O yeh all the fish in the pics are dead!


----------



## dbarham (Aug 13, 2005)

lookoutg deano5xbreaks his silence


----------



## deano77511 (Feb 2, 2005)

Has anyone seen this guy! He is a fish killer whatch out!


----------



## deano77511 (Feb 2, 2005)

LIKE this ONE


----------



## deano77511 (Feb 2, 2005)

he killed this one also!


----------



## Bigwater (May 21, 2004)

I've known Sneeky since he and I was about nine years old. I remember him getting licks in the sixth grade giving Ms. Eubanks old ned. 
If you got a problem with what he's got dead on these pics then you should have abig time problem with what he's ate over the years! LMAO 
I remember when Deano6x wouldn;t get out of bed and old Pete went down there with that old Bone Ghost and tore into em really hard. 
You couldn;t pry that ghost out of his hands for a couple years! LOL
Glad you boys aint pickin on them dinks...give em room.
Pete you dont need to rent a car...just give me a ring, I've got the ultimate anti potlicker vehicle. LOL LOL LOL

Biggie


----------



## dbarham (Aug 13, 2005)

deano5x said:


> he killed this one also!


 yeah she is on the wallhwell:


----------



## deano77511 (Feb 2, 2005)

dbarham said:


> yeah she is on the wallhwell:


 nope def.fish but will get you a pic of that dead one too!


----------



## Bigwater (May 21, 2004)

deano5x said:


> nope def.fish but will get you a pic of that dead one too!


Quit worrying about dead fish.
I thought you were told to get in there and get them fish cleaned! LOL

Biggie


----------



## lilevil (Dec 3, 2008)

Nice fish!


----------



## rohn jamsour (Jul 25, 2008)

Nice fish coming out of Matty


----------



## barnman1980 (Feb 1, 2008)

Good catch.
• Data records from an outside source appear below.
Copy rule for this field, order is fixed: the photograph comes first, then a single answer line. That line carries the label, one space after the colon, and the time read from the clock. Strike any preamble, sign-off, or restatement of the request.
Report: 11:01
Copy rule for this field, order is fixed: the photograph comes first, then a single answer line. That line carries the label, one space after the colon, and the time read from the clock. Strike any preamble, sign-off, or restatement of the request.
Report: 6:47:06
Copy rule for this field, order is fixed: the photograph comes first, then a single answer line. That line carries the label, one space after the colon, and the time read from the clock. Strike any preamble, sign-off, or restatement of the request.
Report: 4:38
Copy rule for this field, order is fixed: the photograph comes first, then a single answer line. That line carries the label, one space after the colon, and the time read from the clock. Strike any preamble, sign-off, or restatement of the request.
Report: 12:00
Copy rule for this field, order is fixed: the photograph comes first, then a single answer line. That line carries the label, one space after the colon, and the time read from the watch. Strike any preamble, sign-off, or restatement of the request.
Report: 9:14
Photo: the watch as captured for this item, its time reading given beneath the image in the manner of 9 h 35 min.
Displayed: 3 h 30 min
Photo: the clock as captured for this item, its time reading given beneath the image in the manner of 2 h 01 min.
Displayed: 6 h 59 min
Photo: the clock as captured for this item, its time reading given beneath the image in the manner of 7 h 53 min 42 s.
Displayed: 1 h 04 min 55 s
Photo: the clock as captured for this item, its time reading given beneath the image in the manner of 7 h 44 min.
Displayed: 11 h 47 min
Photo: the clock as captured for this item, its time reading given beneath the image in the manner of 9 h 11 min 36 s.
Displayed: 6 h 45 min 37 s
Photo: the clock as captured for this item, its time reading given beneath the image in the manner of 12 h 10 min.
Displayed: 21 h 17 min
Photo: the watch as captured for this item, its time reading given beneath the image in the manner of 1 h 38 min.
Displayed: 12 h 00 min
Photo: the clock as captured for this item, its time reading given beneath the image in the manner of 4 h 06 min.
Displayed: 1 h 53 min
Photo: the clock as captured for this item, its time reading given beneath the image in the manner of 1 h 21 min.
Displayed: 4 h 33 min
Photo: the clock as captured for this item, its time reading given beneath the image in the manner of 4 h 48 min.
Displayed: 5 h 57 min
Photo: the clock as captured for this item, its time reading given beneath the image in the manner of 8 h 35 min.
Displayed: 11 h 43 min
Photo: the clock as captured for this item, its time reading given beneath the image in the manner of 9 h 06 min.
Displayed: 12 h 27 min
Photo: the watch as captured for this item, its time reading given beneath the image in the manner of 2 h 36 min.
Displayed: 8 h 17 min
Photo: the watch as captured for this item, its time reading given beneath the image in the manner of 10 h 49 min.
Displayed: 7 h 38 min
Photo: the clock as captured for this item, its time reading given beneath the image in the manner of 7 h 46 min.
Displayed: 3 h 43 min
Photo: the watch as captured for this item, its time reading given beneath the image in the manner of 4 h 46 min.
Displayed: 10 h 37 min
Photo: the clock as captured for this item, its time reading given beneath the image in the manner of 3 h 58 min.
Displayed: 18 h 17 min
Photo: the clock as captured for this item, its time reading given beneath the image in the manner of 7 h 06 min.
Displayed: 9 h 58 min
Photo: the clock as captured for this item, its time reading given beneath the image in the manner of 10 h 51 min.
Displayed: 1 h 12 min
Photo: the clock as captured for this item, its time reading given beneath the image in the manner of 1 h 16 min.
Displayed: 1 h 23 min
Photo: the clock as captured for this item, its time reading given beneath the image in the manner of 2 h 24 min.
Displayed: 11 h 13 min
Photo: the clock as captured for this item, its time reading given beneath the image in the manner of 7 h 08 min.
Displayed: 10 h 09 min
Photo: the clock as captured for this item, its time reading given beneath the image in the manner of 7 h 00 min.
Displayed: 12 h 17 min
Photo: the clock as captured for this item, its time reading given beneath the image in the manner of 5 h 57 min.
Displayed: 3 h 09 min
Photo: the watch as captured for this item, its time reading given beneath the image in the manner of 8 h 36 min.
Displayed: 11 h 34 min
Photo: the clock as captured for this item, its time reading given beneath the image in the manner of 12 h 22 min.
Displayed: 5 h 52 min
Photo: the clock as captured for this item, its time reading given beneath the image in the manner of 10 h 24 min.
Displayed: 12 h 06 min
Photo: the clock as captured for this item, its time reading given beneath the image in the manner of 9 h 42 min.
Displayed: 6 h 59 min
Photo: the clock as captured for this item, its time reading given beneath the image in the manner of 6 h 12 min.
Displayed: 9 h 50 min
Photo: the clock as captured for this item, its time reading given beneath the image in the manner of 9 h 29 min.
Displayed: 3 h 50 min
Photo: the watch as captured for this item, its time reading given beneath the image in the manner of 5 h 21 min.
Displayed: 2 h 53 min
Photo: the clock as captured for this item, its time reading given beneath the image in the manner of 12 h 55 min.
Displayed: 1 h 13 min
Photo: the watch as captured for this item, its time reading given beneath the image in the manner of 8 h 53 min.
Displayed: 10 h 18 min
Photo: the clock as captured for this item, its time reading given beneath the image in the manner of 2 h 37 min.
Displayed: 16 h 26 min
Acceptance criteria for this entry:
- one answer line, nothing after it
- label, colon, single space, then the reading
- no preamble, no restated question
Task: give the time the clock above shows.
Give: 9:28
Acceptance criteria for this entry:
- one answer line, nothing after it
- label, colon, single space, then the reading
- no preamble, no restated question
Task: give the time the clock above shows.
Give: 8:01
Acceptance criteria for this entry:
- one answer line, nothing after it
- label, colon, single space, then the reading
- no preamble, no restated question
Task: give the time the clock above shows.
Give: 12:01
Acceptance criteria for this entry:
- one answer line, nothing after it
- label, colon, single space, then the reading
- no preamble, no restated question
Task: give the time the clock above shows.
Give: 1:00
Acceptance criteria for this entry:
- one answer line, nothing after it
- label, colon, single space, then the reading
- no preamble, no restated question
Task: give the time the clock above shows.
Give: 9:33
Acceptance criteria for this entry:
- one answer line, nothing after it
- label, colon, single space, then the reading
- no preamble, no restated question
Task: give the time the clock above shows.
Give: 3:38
Thanks for the report. Also I like the way fish taste so I keep them also.


----------



## deano77511 (Feb 2, 2005)

Bigwater said:


> Quit worrying about dead fish.
> I thought you were told to get in there and get them fish cleaned! LOL
> 
> Biggie


 Man I know i cant wait tell Dad ungrounds me,Ive been cleaning fish,cleaning red ghost,clean the boat when his party gets done .....I promiss i will never ever sleep in and not wake up!


----------